Like you say, ghidra_bridge is the "script" from Ghidra's perspective, so it can't implement getScriptAnalysisMode usefully (amongst other things, the in-background execution mode returns immediately after spawning a thread, so Ghidra would think it could just resume analysis immediately; additionally, the getScriptAnalysisMode check happens before the ghidra_bridge server script starts, so there's no way to specify the behaviour from the client).

Possible solutions:

import ghidra_bridge

HOW_LONG_DOES_YOUR_ANALYSIS_TAKE = 200 # seconds

b = ghidra_bridge.GhidraBridge(namespace=globals())

# hack the remote response timeout, so the analysis callback doesn't timeout
def set_remote_bridge_timeout(connected_bridge, new_timeout):
    """ Gross hack to set the response timeout on the remote bridge end. """
    # get the remote bridge conn, by getting the frame inside local_eval, then the frame that called that (f_back), then the locals of the caller, which include the BridgeConn as self
    bc = connected_bridge.remote_eval("__import__('inspect').currentframe().f_back.f_locals['self']")
    bc.response_timeout = new_timeout
b.set_remote_bridge_timeout(b, HOW_LONG_DOES_YOUR_ANALYSIS_TAKE)

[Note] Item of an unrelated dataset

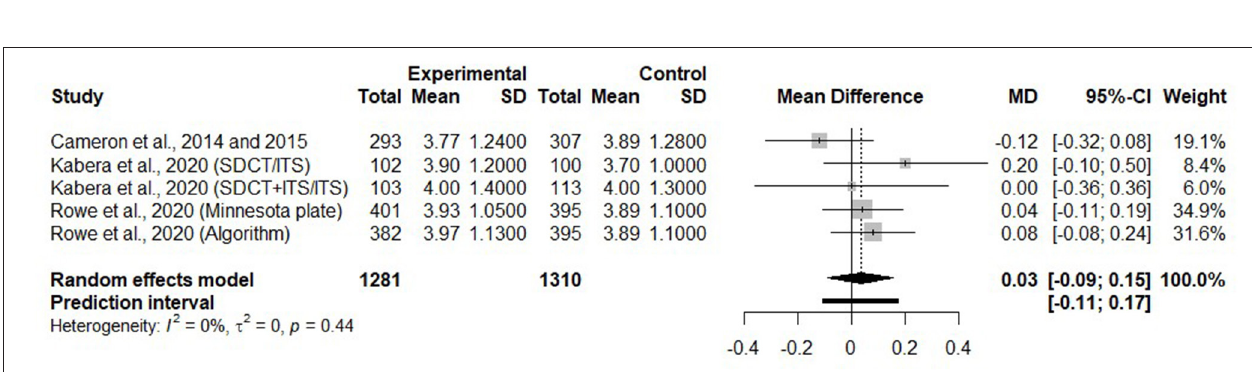
FIGURE 9 | Forest plot illustrating the mean difference in somatic cell counts (on a natural logarithm scale) during the first 4 months of lactation after a selective dry cow treatment approach, in comparison with a blanket dry cow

# get the remote classes needed to make an AnalysisWorker run
AnalysisWorker = ghidra.app.plugin.core.analysis.AnalysisWorker
AutoAnalysisManager = ghidra.app.plugin.core.analysis.AutoAnalysisManager

# define your AnalysisWorker to do your thing
class AWTest(AnalysisWorker):
    def getWorkerName(self):
        return "test AW from bridge"

    def analysisWorkerCallback(self, program, workercontext, monitor):
        #  call your heavy analysis from here
        # can callback to ghidra via the program arg or the flat api
        time.sleep(10) # test, to simulate doing a bunch of slow work
        print("aw yeah")
        print(program.getName()) # from ghidra, via program arg
        print(currentProgram.getName()) # from ghidra, via flat api
        return True

# grab the autoanalysis manager for the program
am = AutoAnalysisManager.getAnalysisManager(currentProgram)

# schedule the worker. we do this as remote_eval, because this doesn't return until the analysis is complete, so we set the timeout_override
b.remote_eval("am.scheduleWorker(AWTest(), None, True, getMonitor())", am=am, AWTest=AWTest, timeout_override=HOW_LONG_DOES_YOUR_ANALYSIS_TAKE+1)

Give that a try and let me know if it works or not. If it does work, I can think about if there's an ergonomic way of incorporating this into GhidraBridge so it's not quite as gross to build.